Grâce à l’appui financier du Fonds des Nations Unies pour la population, le ministère burundais en charge des droits de la personne humaine et du genre a organisé, le 14 juillet, un atelier sur la femme face à la crise économique mondiale. Dans le souci de les impliquer à s’investir pour en atténuer les effets. Le professeur Ignace Ranguza, consultant, leur a expliqué que la crise a éclaté surtout dans les pays développés à économie de marché. Elle a pris naissance aux Etats-Unis d’Amérique à cause des banquiers qui avaient octroyé beaucoup de crédits pour investir dans l’immobilier. A un certain moment, les banques se sont rendues compte que le secteur de l’immobilier n’était plus rentable, car les cours baissaient continuellement. Tout le monde s’est mis à vendre les maisons et les immeubles pour récupérer un peu d’argent, mais cela n’a pas empêché les banques qui avaient financé des crédits immobiliers de tomber en faillite.
Entre temps, la population qui a perdu confiance dans les banques a alors rapidement récupéré ses dépôts. La crise s’est répandue comme une traînée de poudre dans d’autres pays à cause des relations commerciales qu’il y avait entre les banques américaines et certaines banques et autres entreprises de l’Europe et de l’Asie.
« Pour mettre un terme aux ravages de la crise, les dirigeants américains et européens ont mis en place la politique de l’économiste John Keynes qui avait suggéré, dès la crise de 1929, que l’Etat doit intervenir en donnant des fonds pour sauver les banques et les entreprises, mais également en se réservant un droit de regard et de contrôle sur l’utilisation de ces fonds », explique Ignace Ranguza.

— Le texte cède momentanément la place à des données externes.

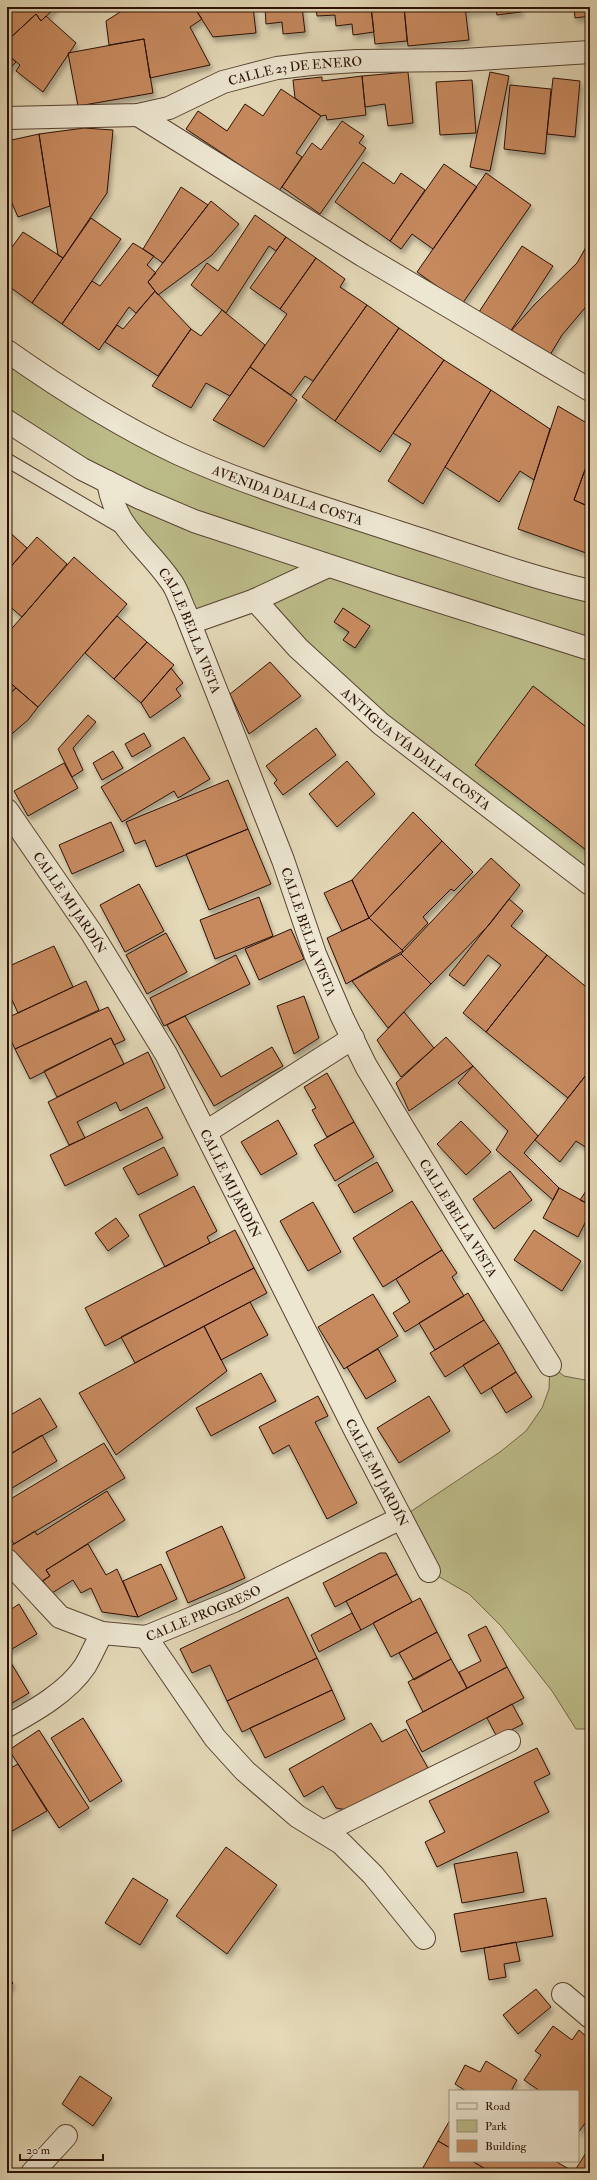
<svg xmlns="http://www.w3.org/2000/svg" width="597" height="2180" font-family="'IM FELL Double Pica',serif">
<style>
.green{fill:#bcbc89;stroke:#746647}
.building{fill:#c78a5f;stroke:#2b1105;filter:url(#shadow)}
.lines{fill:none;stroke-linecap:round;stroke-linejoin:round}
.service-casing{stroke:#594332;stroke-width:15}
.minor-casing{stroke:#594332;stroke-width:24}
.tertiary-casing{stroke:#594332;stroke-width:24}
.service{stroke:#ede6d1;stroke-width:13}
.minor{stroke:#ede6d1;stroke-width:22}
.tertiary{stroke:#ede6d1;stroke-width:22}
.labels{text-anchor:middle;stroke-width:3;stroke-linejoin:round;paint-order:stroke}
.street-label{font-size:13px;fill:#2b1105;stroke:#ede6d1}
</style>
<defs>
<filter id="shadow"><feDropShadow dx="2.5" dy="4.5" stdDeviation="2" flood-color="#0004"/></filter>
</defs>
<rect width="100%" height="100%" fill="#e4d9b8"/>
<filter id="stains"><feTurbulence type="fractalNoise" baseFrequency=".005" numOctaves="4"/><feColorMatrix values="0 0 0 0 .2 0 0 0 0 .09 0 0 0 0 .02 0 0 0 .5 -.17"/></filter>
<radialGradient id="worn" r=".72"><stop offset=".6" stop-color="#630" stop-opacity="0"/><stop offset="1" stop-color="#630" stop-opacity=".3"/></radialGradient>
<!-- green -->
<path class="green" d="M7 351 178 453 590 591V884L459 782 255 600 190 623 107 482 7 421Z
M550 1365 564 1376 590 1381V1729H576L552 1691 501 1626 469 1594 429 1571 401 1518 500 1452 526 1431 542 1408 549 1389Z"/>
<!-- building -->
<path class="building" d="M7 7H56L41 21 36 14 7 41Z
M128 7H194L202 19 190 27 210 65 150 78 144 39 109 45 106 21Z
M194 7H253L256 33 213 37Z
M265 7H302L305 32 283 34 282 22 266 24Z
M316 7H371L374 32 353 35 352 24 336 26 335 15 317 16Z
M371 7H404L407 41 375 44Z
M404 7H465L469 40 408 46Z
M465 7H521V12L497 15 496 9 466 12Z
M574 7H590V16L575 18Z
M36 14 41 21 46 16 76 43 43 92 16 71 20 65 7 54V41Z
M144 39 153 93 78 106 68 53Z
M7 54 16 62 7 71Z
M408 72 413 123 388 126 385 104 365 107 362 76Z
M490 72 509 76 490 171 470 167Z
M588 75H590V128H588Z
M362 76 366 115 327 120 326 115 321 116 295 98 293 80 322 77V81Z
M553 78 580 81 575 137 547 134Z
M472 80 476 133 440 135 436 82Z
M510 85 551 89 545 154 504 149Z
M281 89 321 116 296 153 302 157 279 191 186 129 198 111 227 131 245 104 263 116Z
M342 121 364 136 359 143 366 148 320 214 282 187 312 143 321 150Z
M84 128 113 130 107 193 63 258 58 255 39 134Z
M39 134 50 206 18 217 7 192V141Z
M363 162 394 184 401 173 425 190 390 241 335 202Z
M444 164 477 187 433 249 412 234 401 249 390 241Z
M486 173 531 205 462 304 417 272Z
M181 187 208 205 163 263 143 249Z
M211 201 239 224 212 255 158 295 148 282Z
M255 215 286 237 276 251 269 246 226 313 191 285 207 263 218 271Z
M91 218 121 239 62 324 32 303Z
M23 232 63 258 32 303 7 285V254Z
M286 237 316 258 280 309 250 288Z
M590 240V302L562 335 550 355 510 332 535 304 577 263Z
M133 243 154 256 147 265 156 273 148 282 155 291 136 313 129 307 99 350 62 324 92 281 100 286Z
M522 246 553 266 510 332 479 312Z
M316 258 345 279 340 287 367 305 313 381 305 376 291 395 250 367 287 314 280 309Z
M155 291 191 329 158 376 105 342 117 325 123 329Z
M367 305 399 328 335 421 302 397Z
M222 310 265 345 230 396 206 383 191 408 152 386 191 329 201 336Z
M399 328 444 360 380 452 335 421Z
M444 360 491 390 423 504 388 481 411 444 393 433Z
M250 367 297 400 264 447 213 420Z
M491 390 550 429 534 480 520 471 499 502 445 467Z
M558 406 590 425V456L574 500 590 507 589 554 518 529Z
M590 456V507L574 500Z
M7 530 27 548 7 571Z
M37 537 67 564 22 617 7 604V571Z
M74 557 127 604 38 707 7 680V634Z
M343 608 370 626 355 648 343 640 349 632 334 622Z
M117 616 147 642 114 679 85 653Z
M147 642 174 665 141 703 114 679Z
M270 662 301 696 249 734 230 694Z
M171 668 183 683 176 689 181 696 150 718 141 703Z
M7 680 16 688 7 696Z
M533 686 590 730V853L475 765Z
M16 688 38 707 28 720 7 738V696Z
M88 715 96 722 73 748 83 770 72 777 58 749Z
M316 728 336 755 283 795 274 783 277 780 266 766Z
M144 733 151 746 132 757 125 744Z
M184 737 210 779 178 798 174 791 122 822 101 787Z
M113 751 123 768 102 780 93 763Z
M347 761 375 794 337 827 309 794Z
M64 763 78 788 28 816 14 791Z
M228 780 248 829 156 867 145 840 135 844 126 822Z
M413 812 442 841 369 918 352 880Z
M111 822 124 851 72 874 59 845Z
M248 829 271 884 209 910 186 854Z
M442 841 473 872 454 891 451 889 423 917 428 923 402 950 369 918Z
M491 858 520 885 489 925 431 984 401 954Z
M352 880 369 918 342 931 324 893Z
M139 884 164 931 125 952 100 905Z
M259 897 273 936 215 959 200 920Z
M509 899 523 911 511 926 547 955 486 1032 463 1013 501 965 488 955 464 986 449 975Z
M369 918 403 951 346 984 327 938Z
M291 929 304 959 259 980 245 949Z
M166 933 187 972 147 994 126 955Z
M54 946 73 987 18 1013 7 989V967Z
M401 954 431 984 388 1028 352 981Z
M236 955 250 984 164 1026 150 998Z
M547 955 590 990V1070L568 1098 486 1032Z
M86 981 99 1010 15 1049 7 1032V1018Z
M304 996 319 1038 294 1054 277 1006Z
M108 1007 125 1040 114 1045 111 1038 30 1079 15 1049Z
M404 1012 434 1048 401 1077 377 1040Z
M185 1016 221 1077 272 1047 283 1066 214 1106 167 1025Z
M446 1037 473 1066 409 1111 396 1083Z
M111 1038 124 1064 57 1097 44 1071Z
M148 1052 165 1088 120 1111 116 1102 77 1122 85 1138 69 1145 48 1102Z
M473 1066 538 1136 524 1153 559 1188 553 1200 496 1150 508 1131 458 1083Z
M590 1070V1150L576 1141 560 1162 535 1140Z
M327 1073 354 1122 327 1137 312 1110 316 1108 304 1087Z
M147 1107 163 1138 65 1186 50 1155Z
M278 1120 297 1154 261 1175 241 1142Z
M461 1121 491 1152 466 1175 437 1144Z
M354 1122 374 1157 335 1181 314 1145Z
M164 1147 178 1175 138 1195 123 1168Z
M377 1162 393 1191 354 1213 338 1185Z
M510 1171 532 1200 494 1229 473 1199Z
M590 1185V1205L580 1200Z
M194 1186 217 1231 207 1237 210 1243 165 1267 139 1215Z
M559 1188 590 1205V1213L578 1237 543 1218Z
M412 1201 442 1250 383 1287 353 1238Z
M313 1202 341 1252 308 1271 280 1221Z
M116 1218 129 1236 108 1251 95 1233Z
M235 1230 254 1268 105 1346 85 1308Z
M534 1230 581 1261 562 1291 514 1260Z
M442 1250 457 1273 452 1277 464 1296 405 1332 393 1313 410 1302 396 1279Z
M254 1268 267 1293 135 1363 121 1337Z
M468 1293 484 1320 435 1350 419 1323Z
M373 1294 398 1336 344 1369 318 1327Z
M250 1302 268 1335 221 1360 204 1326Z
M484 1320 499 1343 445 1377 430 1353Z
M204 1326 227 1371 116 1455 79 1393Z
M499 1343 516 1372 481 1394 463 1365Z
M378 1349 396 1381 366 1399 347 1367Z
M516 1372 532 1397 506 1413 491 1388Z
M261 1373 276 1401 211 1436 196 1408Z
M318 1396 328 1416 315 1422 357 1503 327 1519 289 1445 273 1454 259 1427Z
M429 1396 450 1431 399 1463 377 1428Z
M40 1398 57 1427 7 1456V1417Z
M42 1435 57 1461 7 1491V1456Z
M104 1443 125 1478 14 1544 7 1532V1501Z
M107 1491 125 1520 46 1570 50 1576 34 1586 9 1547 35 1531 37 1535Z
M222 1526 245 1578 188 1603 166 1552Z
M88 1544 106 1575 117 1569 138 1617 102 1612 91 1588 81 1593 73 1580 52 1593 43 1581 50 1576 46 1570Z
M380 1553H386L397 1574 335 1607 323 1583Z
M161 1564 177 1599 138 1617 123 1581Z
M397 1574 412 1602 361 1630 346 1601Z
M288 1597 317 1658 227 1701 210 1665 192 1673 180 1649Z
M420 1598 437 1632 391 1657 373 1623Z
M19 1604 37 1634 7 1652V1612Z
M352 1613 361 1630 319 1652 311 1635Z
M486 1626 507 1667 467 1688 459 1672 481 1661 468 1635Z
M437 1632 451 1659 414 1680 399 1653Z
M7 1656 29 1693 7 1706Z
M317 1658 332 1690 242 1732 227 1701Z
M451 1659 467 1688 423 1712 408 1682Z
M507 1667 524 1698 422 1752 406 1721Z
M332 1690 345 1719 265 1758 250 1728Z
M512 1704 523 1724 497 1737 487 1718Z
M83 1718 122 1781 90 1802 51 1738Z
M371 1723 382 1742 406 1729 428 1768 353 1811 336 1808 323 1786 304 1797 289 1769Z
M39 1730 89 1808 59 1828 9 1750Z
M537 1748 550 1774 534 1782 549 1812 437 1867 425 1842 445 1832 429 1801Z
M18 1764 47 1811 7 1834V1770Z
M226 1847 277 1885 227 1954 176 1916Z
M517 1852 524 1892 462 1903 454 1864Z
M133 1878 168 1900 140 1945 105 1923Z
M546 1898 553 1936 461 1952 454 1914Z
M516 1942 520 1961 504 1964 506 1977 489 1980 484 1948Z
M7 1977 13 1983 7 1990Z
M536 1989 551 2007 518 2034 503 2015Z
M553 2026 572 2040 579 2030 590 2040V2116L578 2133V2091H540L524 2080 541 2055 535 2051Z
M486 2061 517 2080 511 2091H466L455 2084 465 2065 480 2072Z
M80 2076 112 2098 93 2126 62 2104Z
M450 2120V2148L438 2141Z
M438 2141 450 2148V2161H472L492 2173H420Z
M589 2148 590 2173H576L574 2172Z
M472 2161H555L576 2173H492Z"/>
<g class="lines">
<defs>
<path id="service" d="M7 460 123 528"/>
<g id="minor">
<path d="M138 115 362 255 590 390"/>
<path id="s1" d="M7 118 138 115 169 108 223 82 277 68 311 64 357 61 464 60 590 52"/>
<path id="s2" d="M108 482C116 530 144 543 170 580 177 588 180 601 185 611L283 860 315 954 342 1017 366 1066 405 1131 550 1365"/>
<path id="s3" d="M255 600 298 648 381 724 590 884"/>
<path d="M190 623 255 600 328 566"/>
<path id="s4" d="M7 810 91 932 166 1054 355 1430 429 1571"/>
<path d="M206 1132 353 1038"/>
<path id="s5" d="M7 1560 60 1617 102 1633 146 1637 234 1601 401 1518"/>
<path d="M146 1637 215 1738 245 1771 297 1816 341 1843 373 1875 424 1938"/>
<path d="M7 1726C34 1711 68 1692 85 1666 91 1656 96 1644 102 1633"/>
<path d="M325 1831 509 1741"/>
<path d="M563 1994 590 2017"/>
<path d="M32 2173 66 2136"/>
</g>
<g id="tertiary">
<path id="s6" d="M7 351C61 389 119 426 179 454 251 487 329 509 404 534 466 554 527 576 590 591"/>
<path d="M7 421 82 469 140 498 194 521 394 587 590 649"/>
</g>
</defs>
<!-- service casing -->
<use href="#service" class="service-casing"/>
<!-- minor casing -->
<use href="#minor" class="minor-casing"/>
<!-- tertiary casing -->
<use href="#tertiary" class="tertiary-casing"/>
<!-- service -->
<use href="#service" class="service"/>
<!-- minor -->
<use href="#minor" class="minor"/>
<!-- tertiary -->
<use href="#tertiary" class="tertiary"/>
</g>
<g class="labels">
<!-- street labels -->
<g class="street-label">
<text dy="5" stroke="none"><textPath href="#s1" startOffset="296">CALLE 23 DE ENERO</textPath></text>
<text dy="5" stroke="none"><textPath href="#s6" startOffset="317">AVENIDA DALLA COSTA</textPath></text>
<text dy="5" stroke="none"><textPath href="#s2" startOffset="172">CALLE BELLA VISTA</textPath></text>
<text dy="5" stroke="none"><textPath href="#s3" startOffset="220">ANTIGUA VÍA DALLA COSTA</textPath></text>
<text dy="5" stroke="none"><textPath href="#s4" startOffset="112">CALLE MI JARDÍN</textPath></text>
<text dy="5" stroke="none"><textPath href="#s2" startOffset="496">CALLE BELLA VISTA</textPath></text>
<text dy="5" stroke="none"><textPath href="#s4" startOffset="436">CALLE MI JARDÍN</textPath></text>
<text dy="5" stroke="none"><textPath href="#s2" startOffset="820">CALLE BELLA VISTA</textPath></text>
<text dy="5" stroke="none"><textPath href="#s4" startOffset="760">CALLE MI JARDÍN</textPath></text>
<text dy="5" stroke="none"><textPath href="#s5" startOffset="229">CALLE PROGRESO</textPath></text>
</g>
</g>
<!-- margin -->
<rect width="597" height="2180" fill="none" stroke="#e4d9b8" stroke-width="24"/>
<rect x="8" y="8" width="581" height="2164" fill="none" stroke="#2b1105" stroke-width="2"/>
<rect x="12" y="12" width="573" height="2156" fill="none" stroke="#2b1105"/>
<!-- legend -->
<rect x="449" y="2090" width="130" height="72" fill="#ede6d1" stroke="#9f917f"/>
<rect x="457" y="2103" width="20" height="6" fill="#ede6d1" stroke="#9f917f"/>
<text x="485" y="2110" font-size="12" fill="#2b1105">Road</text>
<rect x="457" y="2120" width="20" height="12" fill="#bcbc89" stroke="#9f917f"/>
<text x="485" y="2130" font-size="12" fill="#2b1105">Park</text>
<rect x="457" y="2140" width="20" height="12" fill="#c78a5f" stroke="#9f917f"/>
<text x="485" y="2150" font-size="12" fill="#2b1105">Building</text>
<!-- scale -->
<path d="M20 2154v6h83v-6" fill="none" stroke="#2b1105" stroke-width="2"/>
<text x="26" y="2154" font-size="12" fill="#2b1105" stroke="#ede6d1" stroke-width="3" paint-order="stroke">20 m</text>
<rect width="100%" height="100%" filter="url(#stains)"/>
<rect width="100%" height="100%" fill="url(#worn)"/>
</svg>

Avec ses 2,5% des échanges commerciaux au niveau mondial, l’Afrique n’a pas été sérieusement affectée par la crise. Mais de nombreux pays africains ont été touchés par la crise au niveau de la baisse des aides au développement, des recettes provenant des produits d’exportations et des recettes du tourisme.

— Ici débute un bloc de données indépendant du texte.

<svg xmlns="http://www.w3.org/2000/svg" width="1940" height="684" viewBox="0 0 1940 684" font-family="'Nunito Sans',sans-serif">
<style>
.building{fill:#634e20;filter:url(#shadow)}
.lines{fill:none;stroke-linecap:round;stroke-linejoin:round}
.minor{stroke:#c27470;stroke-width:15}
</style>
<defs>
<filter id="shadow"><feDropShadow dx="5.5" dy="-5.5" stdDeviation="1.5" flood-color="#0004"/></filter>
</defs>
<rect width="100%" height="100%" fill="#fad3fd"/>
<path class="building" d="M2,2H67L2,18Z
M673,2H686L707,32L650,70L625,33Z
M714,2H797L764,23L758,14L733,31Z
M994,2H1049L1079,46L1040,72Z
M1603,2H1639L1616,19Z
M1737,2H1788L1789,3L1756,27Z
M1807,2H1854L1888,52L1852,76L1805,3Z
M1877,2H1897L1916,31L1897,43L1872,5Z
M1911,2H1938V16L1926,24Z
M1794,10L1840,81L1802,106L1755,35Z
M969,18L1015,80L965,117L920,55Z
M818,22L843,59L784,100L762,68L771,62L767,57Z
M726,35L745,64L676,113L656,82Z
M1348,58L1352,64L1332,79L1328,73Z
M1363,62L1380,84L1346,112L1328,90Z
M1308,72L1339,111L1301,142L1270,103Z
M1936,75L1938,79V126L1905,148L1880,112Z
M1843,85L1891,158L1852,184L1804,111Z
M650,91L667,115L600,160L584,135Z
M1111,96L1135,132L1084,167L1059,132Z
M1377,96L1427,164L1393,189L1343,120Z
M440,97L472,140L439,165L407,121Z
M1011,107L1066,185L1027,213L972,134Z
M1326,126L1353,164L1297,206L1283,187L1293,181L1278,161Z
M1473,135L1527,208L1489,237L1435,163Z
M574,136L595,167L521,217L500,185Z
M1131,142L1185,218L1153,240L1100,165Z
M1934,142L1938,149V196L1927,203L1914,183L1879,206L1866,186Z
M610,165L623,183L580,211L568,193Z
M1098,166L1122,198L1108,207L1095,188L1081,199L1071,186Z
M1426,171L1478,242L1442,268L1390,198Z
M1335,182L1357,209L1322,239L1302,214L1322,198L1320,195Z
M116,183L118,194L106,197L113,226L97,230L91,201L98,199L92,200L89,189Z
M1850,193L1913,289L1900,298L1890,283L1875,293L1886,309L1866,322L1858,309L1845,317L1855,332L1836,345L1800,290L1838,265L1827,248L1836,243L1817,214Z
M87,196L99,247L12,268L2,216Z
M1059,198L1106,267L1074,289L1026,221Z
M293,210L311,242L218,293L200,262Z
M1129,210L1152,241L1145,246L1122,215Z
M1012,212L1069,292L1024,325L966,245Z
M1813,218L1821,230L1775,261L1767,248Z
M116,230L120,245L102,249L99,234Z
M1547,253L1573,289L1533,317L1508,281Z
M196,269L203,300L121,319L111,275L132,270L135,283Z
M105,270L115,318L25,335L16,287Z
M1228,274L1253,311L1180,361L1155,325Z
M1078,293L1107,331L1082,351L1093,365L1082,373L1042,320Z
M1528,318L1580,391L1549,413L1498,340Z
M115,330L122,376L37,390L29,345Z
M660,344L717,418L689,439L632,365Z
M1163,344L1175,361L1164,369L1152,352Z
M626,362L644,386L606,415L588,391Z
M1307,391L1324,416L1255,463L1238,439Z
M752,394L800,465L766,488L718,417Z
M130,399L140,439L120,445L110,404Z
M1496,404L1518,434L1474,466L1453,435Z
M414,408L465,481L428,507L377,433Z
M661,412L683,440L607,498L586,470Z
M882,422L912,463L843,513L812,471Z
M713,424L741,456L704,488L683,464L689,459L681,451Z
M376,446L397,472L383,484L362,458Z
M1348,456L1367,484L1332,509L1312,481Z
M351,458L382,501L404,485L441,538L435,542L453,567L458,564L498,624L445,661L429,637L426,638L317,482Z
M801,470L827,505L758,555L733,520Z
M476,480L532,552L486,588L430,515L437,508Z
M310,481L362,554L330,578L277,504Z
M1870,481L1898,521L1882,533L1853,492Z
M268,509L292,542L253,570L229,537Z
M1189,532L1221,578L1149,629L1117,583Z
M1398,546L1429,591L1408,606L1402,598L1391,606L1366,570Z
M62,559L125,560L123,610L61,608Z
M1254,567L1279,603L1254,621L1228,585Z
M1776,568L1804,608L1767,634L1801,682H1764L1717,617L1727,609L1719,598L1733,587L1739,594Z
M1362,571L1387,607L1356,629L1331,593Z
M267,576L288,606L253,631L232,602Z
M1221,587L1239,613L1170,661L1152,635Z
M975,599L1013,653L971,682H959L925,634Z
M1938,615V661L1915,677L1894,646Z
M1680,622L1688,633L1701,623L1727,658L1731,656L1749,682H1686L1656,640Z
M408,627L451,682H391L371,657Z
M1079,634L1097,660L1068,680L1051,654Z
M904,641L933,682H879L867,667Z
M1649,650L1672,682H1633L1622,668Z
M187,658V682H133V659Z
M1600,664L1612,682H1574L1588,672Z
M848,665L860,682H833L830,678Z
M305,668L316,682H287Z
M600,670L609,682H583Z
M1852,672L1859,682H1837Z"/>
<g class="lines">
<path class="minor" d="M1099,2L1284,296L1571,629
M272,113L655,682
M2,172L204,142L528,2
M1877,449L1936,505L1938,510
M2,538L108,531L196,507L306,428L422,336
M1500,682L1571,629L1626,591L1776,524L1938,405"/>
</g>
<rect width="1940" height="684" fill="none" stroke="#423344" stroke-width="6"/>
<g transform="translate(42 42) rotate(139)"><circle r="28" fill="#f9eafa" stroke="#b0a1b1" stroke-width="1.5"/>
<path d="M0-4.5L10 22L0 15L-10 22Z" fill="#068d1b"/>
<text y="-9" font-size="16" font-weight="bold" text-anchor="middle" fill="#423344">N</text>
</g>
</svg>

Concernant la contribution des femmes burundaises dans l’atténuation des méfaits de la crise mondiale, le professeur Ranguza a indiqué que les femmes burundaises sont très travailleuses, surtout dans l’agriculture et sont à la base de la majeure partie des récoltes nationales. Pour cela, il a demandé aux associations féminines de plaider énergiquement pour que le gouvernement et les diverses organisations non gouvernementales (ONG) amplifient l’appui aux collectivités rurales, surtout aux associations féminines oeuvrant dans l’agriculture.